AIM OF THE EXERCISE ▸ Report every line of the records below that includes the string "pandemic".
─── INFORMATION SUPPLIED ───
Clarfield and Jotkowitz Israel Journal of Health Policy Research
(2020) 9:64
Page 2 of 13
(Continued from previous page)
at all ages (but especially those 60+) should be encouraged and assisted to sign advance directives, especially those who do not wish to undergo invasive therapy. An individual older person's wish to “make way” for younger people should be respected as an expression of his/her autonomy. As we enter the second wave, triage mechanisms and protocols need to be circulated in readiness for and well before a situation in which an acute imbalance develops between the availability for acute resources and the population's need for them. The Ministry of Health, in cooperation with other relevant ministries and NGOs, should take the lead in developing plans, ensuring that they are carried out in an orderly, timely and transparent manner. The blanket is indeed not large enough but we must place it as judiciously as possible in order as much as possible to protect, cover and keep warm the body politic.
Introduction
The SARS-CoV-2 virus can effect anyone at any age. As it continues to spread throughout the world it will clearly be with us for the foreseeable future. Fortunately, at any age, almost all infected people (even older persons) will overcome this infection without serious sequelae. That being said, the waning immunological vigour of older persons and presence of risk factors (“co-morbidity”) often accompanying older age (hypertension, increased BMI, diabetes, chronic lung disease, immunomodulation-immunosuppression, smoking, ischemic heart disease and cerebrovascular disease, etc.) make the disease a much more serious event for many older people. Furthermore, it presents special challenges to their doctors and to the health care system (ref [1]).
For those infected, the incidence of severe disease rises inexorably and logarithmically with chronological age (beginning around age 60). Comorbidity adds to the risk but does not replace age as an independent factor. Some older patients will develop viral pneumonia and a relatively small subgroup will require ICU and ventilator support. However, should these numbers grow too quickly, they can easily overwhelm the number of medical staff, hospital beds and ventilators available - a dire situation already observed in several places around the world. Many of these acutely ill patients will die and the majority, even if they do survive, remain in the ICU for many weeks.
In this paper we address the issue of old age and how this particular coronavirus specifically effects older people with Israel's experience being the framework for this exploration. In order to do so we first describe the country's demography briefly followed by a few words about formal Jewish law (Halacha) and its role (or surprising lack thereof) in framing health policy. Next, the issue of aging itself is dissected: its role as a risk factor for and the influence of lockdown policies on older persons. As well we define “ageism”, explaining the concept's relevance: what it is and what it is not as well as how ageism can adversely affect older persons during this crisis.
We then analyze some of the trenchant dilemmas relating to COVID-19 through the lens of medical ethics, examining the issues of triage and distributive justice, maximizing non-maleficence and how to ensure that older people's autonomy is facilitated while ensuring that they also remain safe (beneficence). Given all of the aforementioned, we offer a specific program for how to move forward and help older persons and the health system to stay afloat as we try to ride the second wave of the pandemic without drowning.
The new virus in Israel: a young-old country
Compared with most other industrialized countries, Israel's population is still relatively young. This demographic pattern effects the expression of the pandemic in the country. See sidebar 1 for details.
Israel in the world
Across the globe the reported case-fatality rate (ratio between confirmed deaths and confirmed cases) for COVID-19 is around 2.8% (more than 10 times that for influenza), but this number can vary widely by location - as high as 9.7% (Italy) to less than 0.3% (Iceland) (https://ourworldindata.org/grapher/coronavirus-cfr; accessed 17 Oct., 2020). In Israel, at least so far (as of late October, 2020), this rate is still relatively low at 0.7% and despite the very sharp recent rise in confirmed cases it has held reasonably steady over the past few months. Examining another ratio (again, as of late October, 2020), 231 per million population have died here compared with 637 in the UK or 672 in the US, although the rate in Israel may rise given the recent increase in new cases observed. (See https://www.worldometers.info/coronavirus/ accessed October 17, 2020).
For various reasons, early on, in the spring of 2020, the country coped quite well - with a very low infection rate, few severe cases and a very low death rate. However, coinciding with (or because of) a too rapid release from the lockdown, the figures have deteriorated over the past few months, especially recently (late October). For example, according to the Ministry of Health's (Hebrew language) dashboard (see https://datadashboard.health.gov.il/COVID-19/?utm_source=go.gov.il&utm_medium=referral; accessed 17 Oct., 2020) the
───
RESPONSE TO THIS TASK ▸
We then analyze some of the trenchant dilemmas relating to COVID-19 through the lens of medical ethics, examining the issues of triage and distributive justice, maximizing non-maleficence and how to ensure that older people's autonomy is facilitated while ensuring that they also remain safe (beneficence). Given all of the aforementioned, we offer a specific program for how to move forward and help older persons and the health system to stay afloat as we try to ride the second wave of the pandemic without drowning.
Compared with most other industrialized countries, Israel's population is still relatively young. This demographic pattern effects the expression of the pandemic in the country. See sidebar 1 for details.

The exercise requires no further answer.